Y era cierto. La vieja casa parecía despertar. Javier arregló el porche, pintó las contraventanas. Hasta la vieja moto del abuelo arrancó. La vida volvió a girar.
“Yo no sabía que se podía querer así”, murmuró Javier una noche junto a la hoguera.
“Yo tampoco”, admitió Lucía.
Cuando Javier decidió teletrabajar y mudarse a la casa de campo, sus padres se sorprendieron.

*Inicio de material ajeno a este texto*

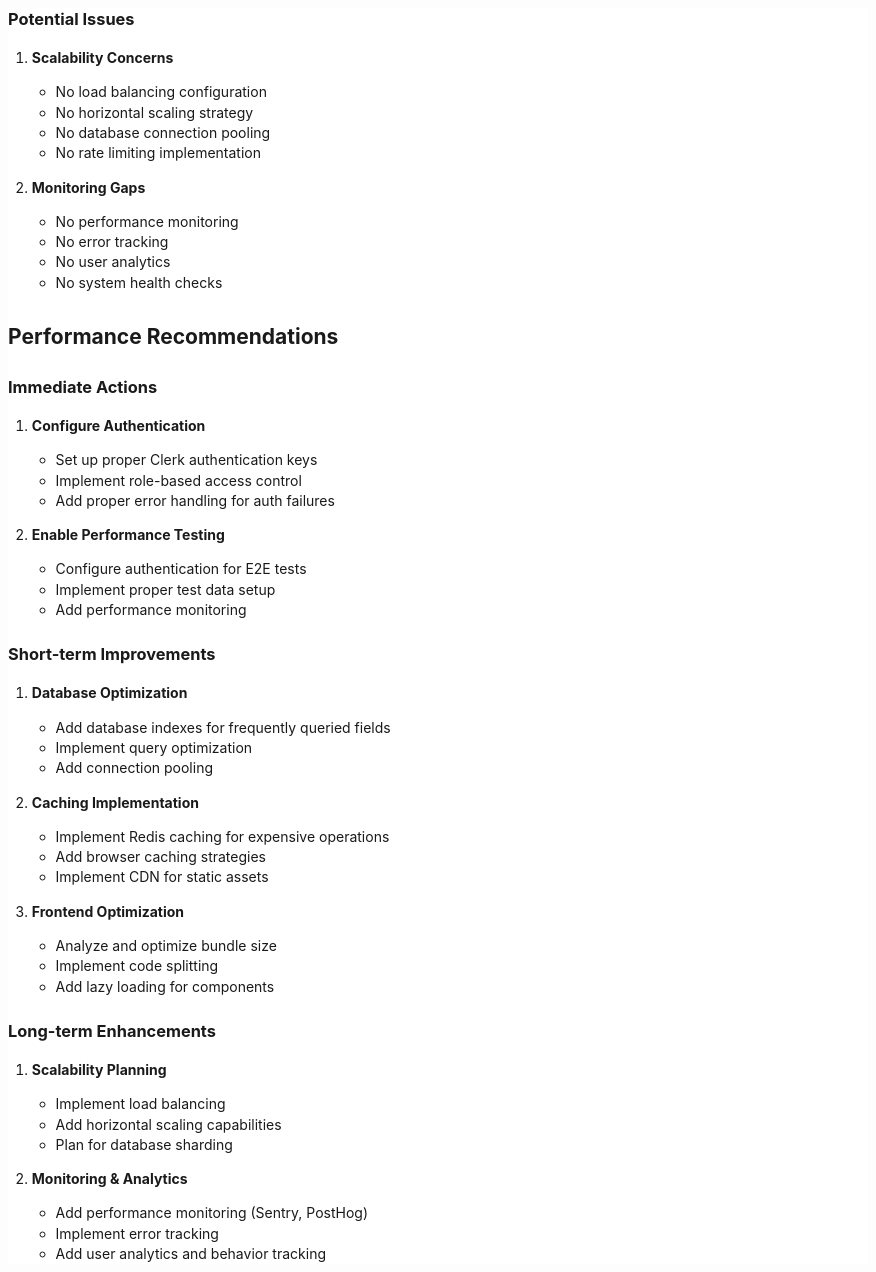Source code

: ### Potential Issues
1. **Scalability Concerns**
   - No load balancing configuration
   - No horizontal scaling strategy
   - No database connection pooling
   - No rate limiting implementation

2. **Monitoring Gaps**
   - No performance monitoring
   - No error tracking
   - No user analytics
   - No system health checks

## Performance Recommendations

### Immediate Actions
1. **Configure Authentication**
   - Set up proper Clerk authentication keys
   - Implement role-based access control
   - Add proper error handling for auth failures

2. **Enable Performance Testing**
   - Configure authentication for E2E tests
   - Implement proper test data setup
   - Add performance monitoring

### Short-term Improvements
1. **Database Optimization**
   - Add database indexes for frequently queried fields
   - Implement query optimization
   - Add connection pooling

2. **Caching Implementation**
   - Implement Redis caching for expensive operations
   - Add browser caching strategies
   - Implement CDN for static assets

3. **Frontend Optimization**
   - Analyze and optimize bundle size
   - Implement code splitting
   - Add lazy loading for components

### Long-term Enhancements
1. **Scalability Planning**
   - Implement load balancing
   - Add horizontal scaling capabilities
   - Plan for database sharding

2. **Monitoring & Analytics**
   - Add performance monitoring (Sentry, PostHog)
   - Implement error tracking
   - Add user analytics and behavior tracking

“¿Te has vuelto loco? ¿A ese lugar perdido?”, exclamó su madre.
Pero Javier solo encogió los hombros. Allí todo era auténtico—el bosque, el río, la vieja casa y… Lucía.
Los abuelos vinieron a visitarlos un día, solo para ver.
Ana Isabel acarició las paredes de madera.
“Es como si la casa nos hubiera estado esperando”, susurró.
Y el abuelo, ese revivió del todo. Se subió a la moto, chasqueó los dedos, bromeó. Hasta pidió que sacaran el tren de juguete que Javier había reparado hacía tiempo.
“Qué bien que no la abandonasteis”, dijo, mirando a su nieto con orgullo. “Tu abuela y yo vivimos aquí años muy felices… Y ahora volverá a haber alegría. La vida sigue.”
“Abuelos, gracias por la casita”, dijo Javier al despedirse. “Sin ella, nunca habría conocido a Lucía.”
Y Lucía, a su lado, añadió:
“Y gracias por vuestro cariño. Se ha quedado aquí. En cada tabla, en cada tic-tac del reloj…”
La casa, vieja, de madera, con el tejado desgastado, volvió a respirar. A vivir. Y en ella resonaban risas. La risa de la vida.